- _Work required_
For the records below, copy exactly the span that begins at the line containing "nose: (379, 267)" and stops after the line containing "root of tail: (826, 42)", minus any pictures.

(Named joint coordinates)
>>>

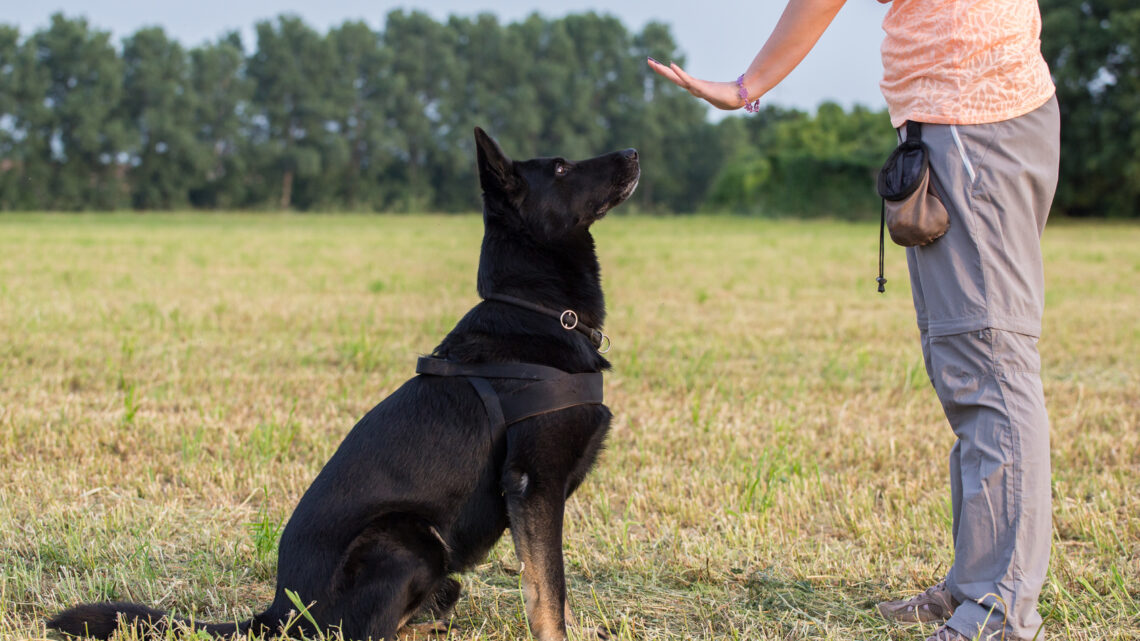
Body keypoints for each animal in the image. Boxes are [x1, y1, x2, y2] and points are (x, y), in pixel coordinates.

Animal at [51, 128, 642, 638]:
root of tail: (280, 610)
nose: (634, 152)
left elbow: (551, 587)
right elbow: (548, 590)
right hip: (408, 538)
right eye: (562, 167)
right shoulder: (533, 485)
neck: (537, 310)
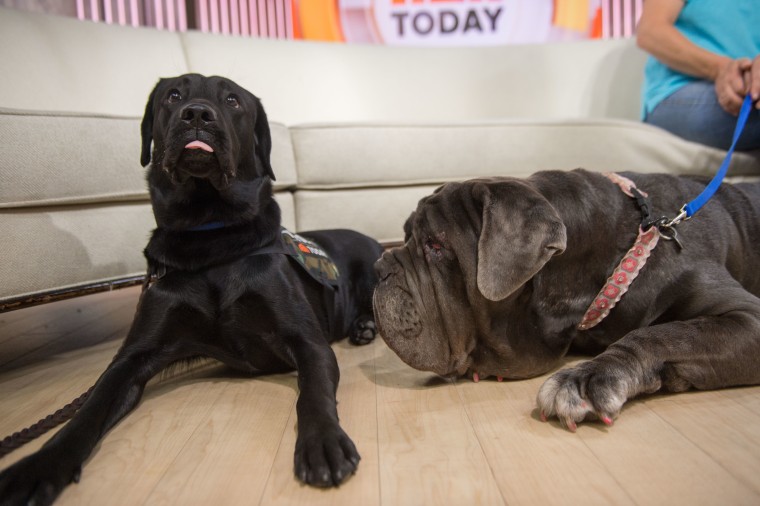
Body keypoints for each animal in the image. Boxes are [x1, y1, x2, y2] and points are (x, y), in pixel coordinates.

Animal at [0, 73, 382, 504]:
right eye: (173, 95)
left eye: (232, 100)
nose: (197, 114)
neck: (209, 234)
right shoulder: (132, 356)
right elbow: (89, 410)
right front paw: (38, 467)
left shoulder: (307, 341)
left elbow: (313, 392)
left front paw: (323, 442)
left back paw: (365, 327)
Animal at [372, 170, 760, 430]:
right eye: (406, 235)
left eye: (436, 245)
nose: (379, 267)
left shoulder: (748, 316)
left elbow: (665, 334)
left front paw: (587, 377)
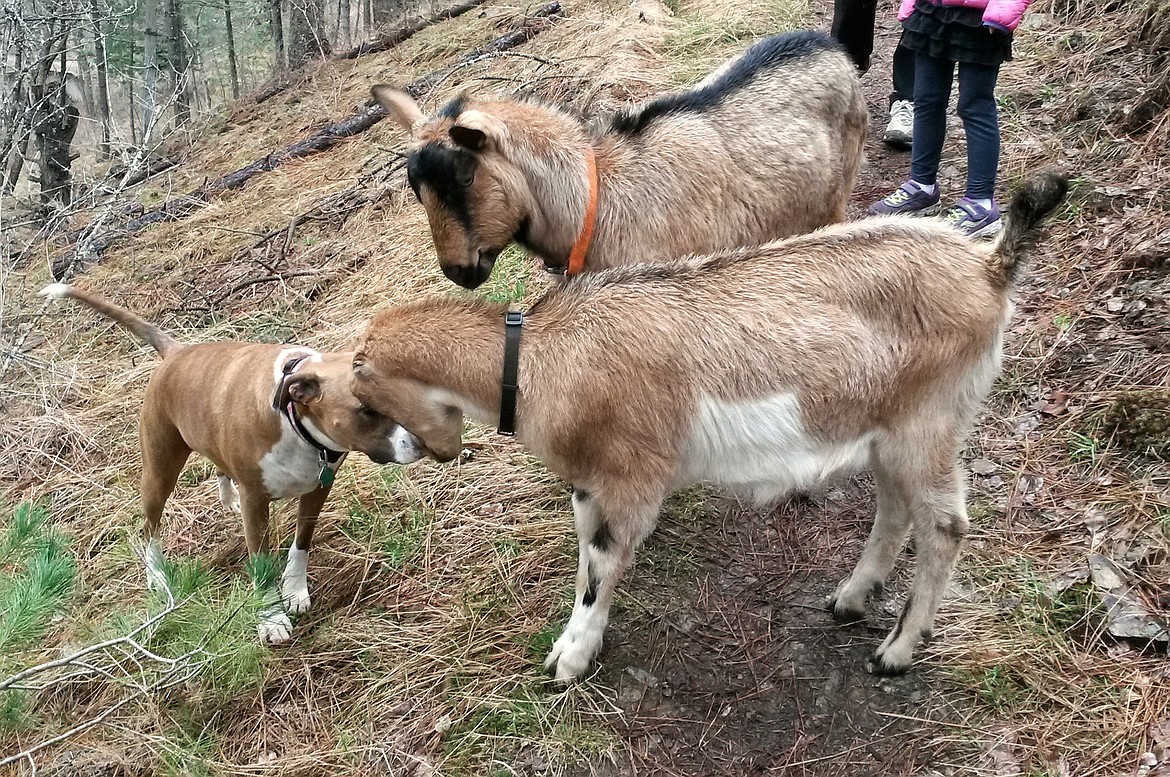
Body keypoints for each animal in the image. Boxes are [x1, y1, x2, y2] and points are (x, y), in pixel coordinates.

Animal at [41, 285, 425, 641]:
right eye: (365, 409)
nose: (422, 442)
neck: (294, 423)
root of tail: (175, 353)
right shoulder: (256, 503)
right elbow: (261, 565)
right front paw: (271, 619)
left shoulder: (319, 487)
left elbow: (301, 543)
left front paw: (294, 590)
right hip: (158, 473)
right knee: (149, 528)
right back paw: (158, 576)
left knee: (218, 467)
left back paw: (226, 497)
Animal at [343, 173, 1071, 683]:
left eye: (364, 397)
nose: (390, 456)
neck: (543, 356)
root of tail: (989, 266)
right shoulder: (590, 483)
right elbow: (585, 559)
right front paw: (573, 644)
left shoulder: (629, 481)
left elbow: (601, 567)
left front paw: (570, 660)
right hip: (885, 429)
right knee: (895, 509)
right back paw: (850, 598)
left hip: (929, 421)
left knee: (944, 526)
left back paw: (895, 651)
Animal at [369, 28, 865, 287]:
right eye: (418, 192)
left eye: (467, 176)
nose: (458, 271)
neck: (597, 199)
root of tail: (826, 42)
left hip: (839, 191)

<<<
>>>

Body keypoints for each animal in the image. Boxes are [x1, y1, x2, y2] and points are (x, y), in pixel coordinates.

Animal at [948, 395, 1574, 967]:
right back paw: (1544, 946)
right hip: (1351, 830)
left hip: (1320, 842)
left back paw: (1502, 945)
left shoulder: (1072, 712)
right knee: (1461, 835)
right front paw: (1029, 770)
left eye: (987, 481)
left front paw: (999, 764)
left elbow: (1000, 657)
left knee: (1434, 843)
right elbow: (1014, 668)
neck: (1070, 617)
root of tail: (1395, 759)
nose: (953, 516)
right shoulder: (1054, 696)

<<<
>>>

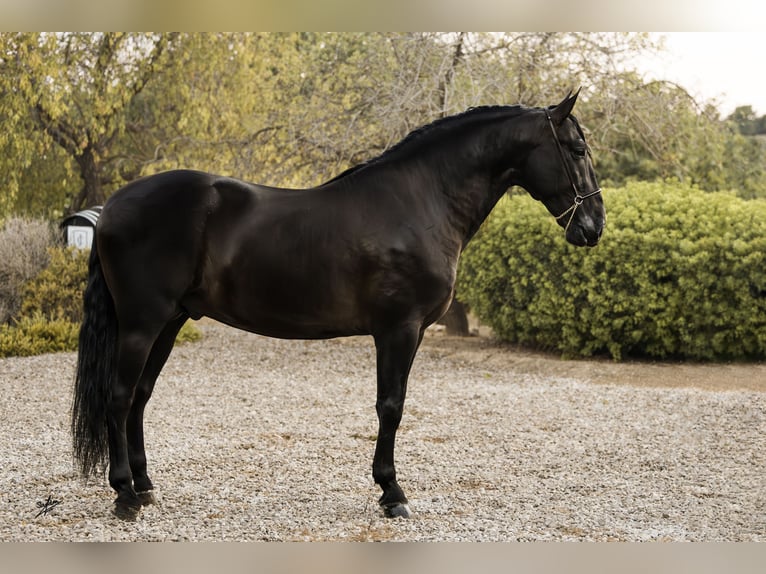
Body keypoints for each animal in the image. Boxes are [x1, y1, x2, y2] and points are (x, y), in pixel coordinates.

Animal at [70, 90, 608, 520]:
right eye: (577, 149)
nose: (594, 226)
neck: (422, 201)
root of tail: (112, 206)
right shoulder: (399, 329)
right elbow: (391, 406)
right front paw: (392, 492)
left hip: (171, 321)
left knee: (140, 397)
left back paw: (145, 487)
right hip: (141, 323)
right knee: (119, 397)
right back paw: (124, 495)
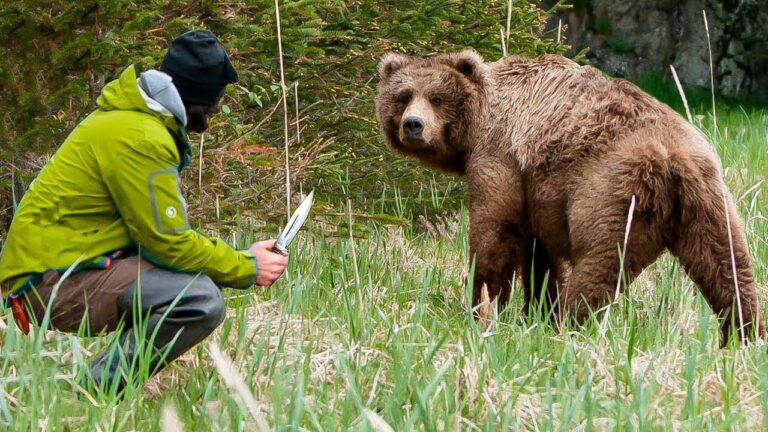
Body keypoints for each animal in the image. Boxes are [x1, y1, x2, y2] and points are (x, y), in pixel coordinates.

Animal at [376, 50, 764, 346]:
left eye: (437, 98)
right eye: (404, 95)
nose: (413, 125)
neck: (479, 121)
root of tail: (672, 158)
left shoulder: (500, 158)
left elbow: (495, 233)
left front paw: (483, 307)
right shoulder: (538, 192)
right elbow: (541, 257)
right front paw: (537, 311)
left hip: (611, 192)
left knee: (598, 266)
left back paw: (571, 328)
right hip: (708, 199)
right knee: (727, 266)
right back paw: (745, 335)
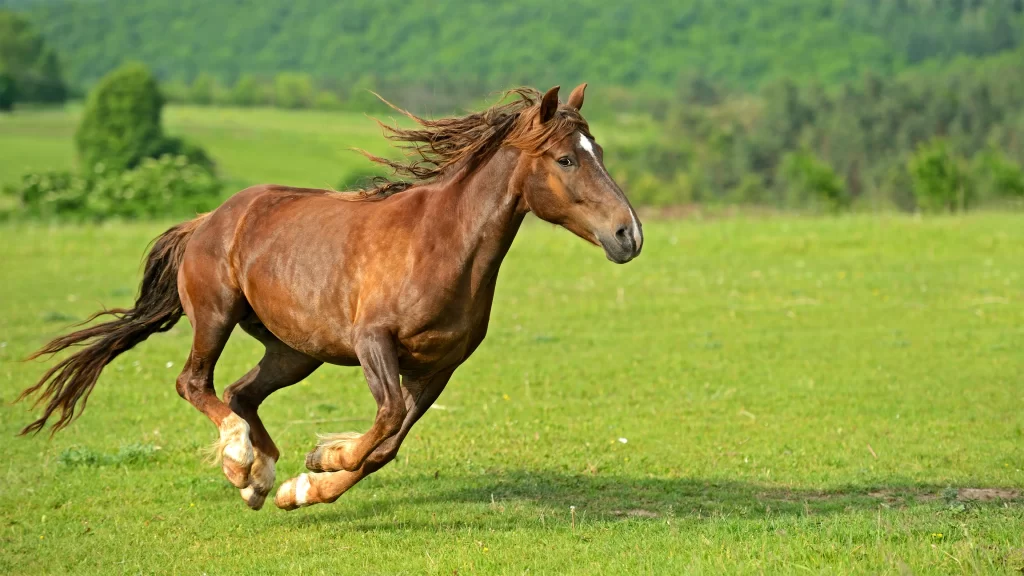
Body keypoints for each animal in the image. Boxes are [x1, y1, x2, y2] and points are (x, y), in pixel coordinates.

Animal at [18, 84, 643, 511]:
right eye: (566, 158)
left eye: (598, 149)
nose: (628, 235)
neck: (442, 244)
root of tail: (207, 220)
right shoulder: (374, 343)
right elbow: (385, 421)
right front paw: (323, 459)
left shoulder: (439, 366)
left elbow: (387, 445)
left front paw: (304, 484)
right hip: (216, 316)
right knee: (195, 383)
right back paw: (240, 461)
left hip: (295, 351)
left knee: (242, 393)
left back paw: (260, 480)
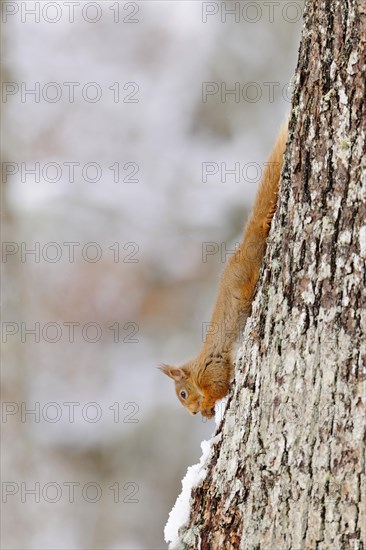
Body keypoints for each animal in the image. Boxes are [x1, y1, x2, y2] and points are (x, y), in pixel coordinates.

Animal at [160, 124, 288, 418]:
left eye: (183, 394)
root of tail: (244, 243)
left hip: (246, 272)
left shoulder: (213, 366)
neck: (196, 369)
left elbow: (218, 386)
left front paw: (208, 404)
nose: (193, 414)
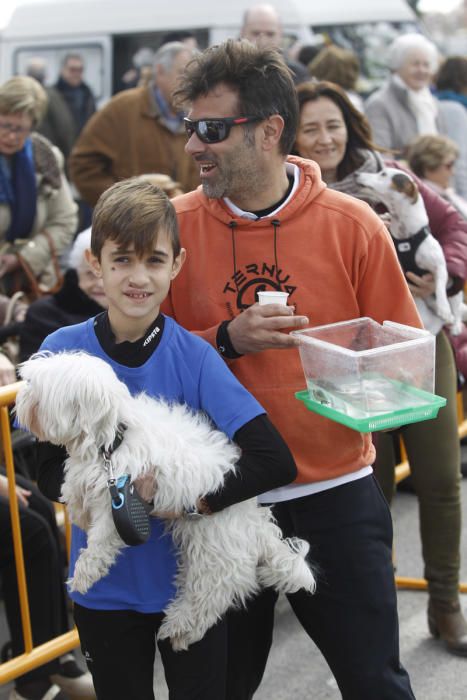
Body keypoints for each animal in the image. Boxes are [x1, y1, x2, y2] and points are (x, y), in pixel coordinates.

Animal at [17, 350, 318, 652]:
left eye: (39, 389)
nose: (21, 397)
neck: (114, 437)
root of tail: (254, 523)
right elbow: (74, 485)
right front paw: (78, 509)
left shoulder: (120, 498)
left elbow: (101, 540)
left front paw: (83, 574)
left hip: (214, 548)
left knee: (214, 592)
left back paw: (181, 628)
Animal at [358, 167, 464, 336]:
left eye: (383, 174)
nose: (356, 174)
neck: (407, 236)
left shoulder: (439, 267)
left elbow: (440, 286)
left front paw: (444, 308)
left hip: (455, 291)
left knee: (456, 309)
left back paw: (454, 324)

<<<

- _Written solution_
nose: (379, 267)
left shoulder: (748, 316)
left elbow: (665, 334)
left front paw: (587, 377)
Body keypoints for each animal in the image. Boxes are [x1, y1, x2, y2] and points are (x, y), in pixel coordinates.

Animal at [41, 285, 425, 641]:
right eye: (365, 409)
nose: (422, 442)
neck: (294, 423)
root of tail: (175, 353)
right shoulder: (256, 503)
right elbow: (261, 565)
right front paw: (271, 619)
left shoulder: (319, 487)
left elbow: (301, 543)
left front paw: (294, 590)
right hip: (158, 473)
right knee: (149, 528)
right back paw: (158, 576)
left knee: (218, 467)
left back paw: (226, 497)
Animal at [343, 173, 1071, 683]:
left eye: (364, 397)
nose: (390, 456)
neck: (543, 356)
root of tail: (989, 266)
right shoulder: (590, 483)
right elbow: (585, 559)
right front paw: (573, 644)
left shoulder: (629, 481)
left elbow: (601, 567)
left front paw: (570, 660)
right hip: (885, 429)
right knee: (895, 509)
right back paw: (850, 598)
left hip: (929, 421)
left knee: (944, 526)
left back paw: (895, 651)
Animal at [369, 28, 865, 287]:
right eye: (418, 192)
left eye: (467, 176)
nose: (458, 271)
neck: (597, 199)
root of tail: (826, 42)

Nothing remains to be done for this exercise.